On the television: This is no way for us to move forward, Imanev said. We must move upward.
Mobsters were convinced, money was borrowed, training programs created. Open calls for volunteers, and at the end of it all, one of the four chosen for our first flight since 1988 was Lili. The token civilian, pulled from the masses to prove the charges of nepotism wrong. Lili was nobody but was brilliant, hard-working. When we were little, she drew countless pictures of rockets, stars, planets of her own invention. She went through black crayons at alarming rates, painting the sky.

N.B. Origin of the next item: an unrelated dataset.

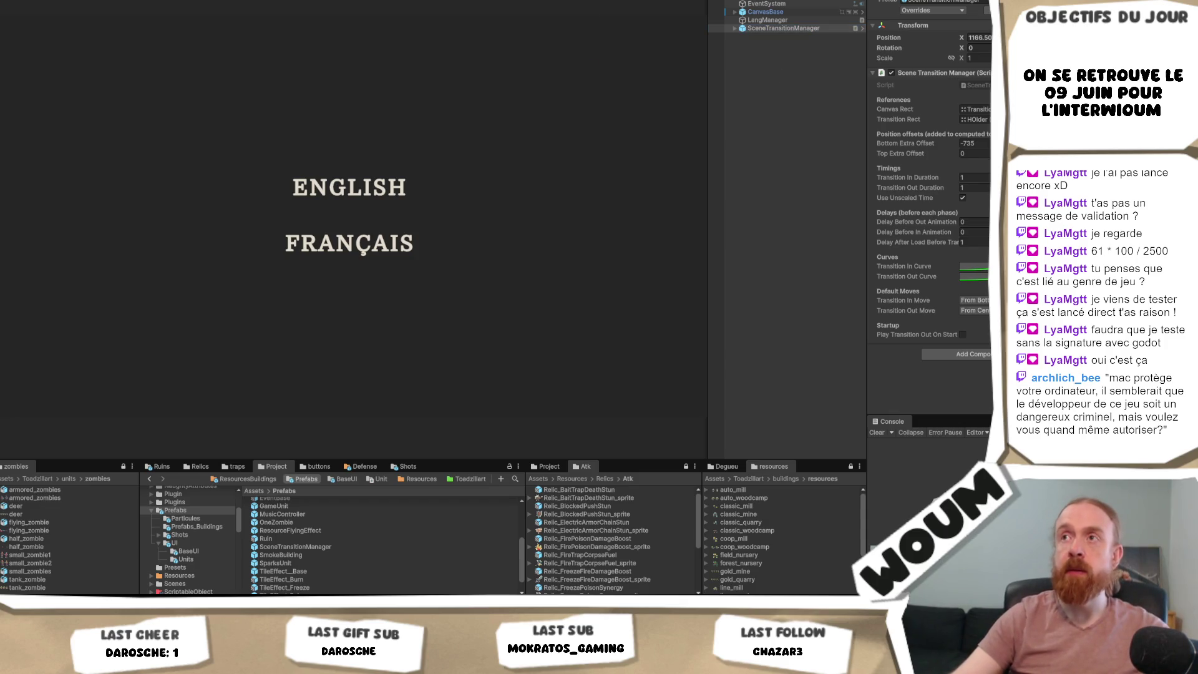
{"action": "key", "text": "ctrl+p"}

Forty-four days to launch.
Eighteen new patients have been reported in quarantined Vuzlevo this week, and now concerns have surfaced about the health of prospective cosmonaut Liliana Dancheva. Dancheva, a native of Vuzlevo, claims she has not returned home since late September, three months before the outbreak began at Christmas, but this has not allayed fears that she may still be a carrier of the unknown disease. If she is allowed to launch with the rest of her team on the twenty-fourth of February, Dancheva will become the first Bulgarian woman in space.
A panel of hastily fabricated specialists took the stage, debating possible scenarios. The anchor said they had reached out to Lili for comment, but had received none. In an e-release, the BNCA politely told the press to go fuck themselves.
I half-listened while I set the moka to brew. I took Baba her porridge and coffee, helped her stretch two pairs of wool socks over the cold hams of her feet. That morning she thought I was my aunt.
Have you studied for your history exam?
I assured her I had. I got the fire going and settled her in front of it. Books sat within arm’s reach on the table beside her, but I have no idea if she ever read from them when I was gone. When Uncle Lyupcho came, she told me, they sometimes played cards.
I have to go to work, Baba.
I kissed her cheek and pulled the blanket tighter over her shoulders.
Do your best on the exam, she said, and I promised her I would.
The young man brought his mother back. At the front door, a security guard in a rubber suit distributed masks. The paper crinkled as she breathed, eyes fixed on a point none of us could see.
She’s worse, her son insisted.
The doctors examined her, interviewed the son at length.
It just kept happening, he said. Some days she was almost normal, like she was learning the things she’d forgotten, and then—
He’d found her walking down the middle of the street in her bathrobe and one bedroom slipper, her other foot red with the cold, a rusted nail in her heel.
More tests.
We have to send them out, the doctor explained. It might take a while. With the roadblocks.
They gave the woman a tetanus sho
t and sent her home with extra masks for her son.
At the end of January, the paper reported on the story of a six-year-old girl who got lost in the woods chasing after her dog. Her father forgot to look for her until a stranger found her coat tangled in a bush. He knew where to take it from the name and address stitched into the pocket. When he returned it, the father burst into tears, holding the coat to his nose. The house behind him was piled with half-cleaned dishes, clothes sorted for the laundry and then abandoned. The girl’s body was found in the woods with a broken ankle, two weeks dead, muddy-gray and chewed by wolves.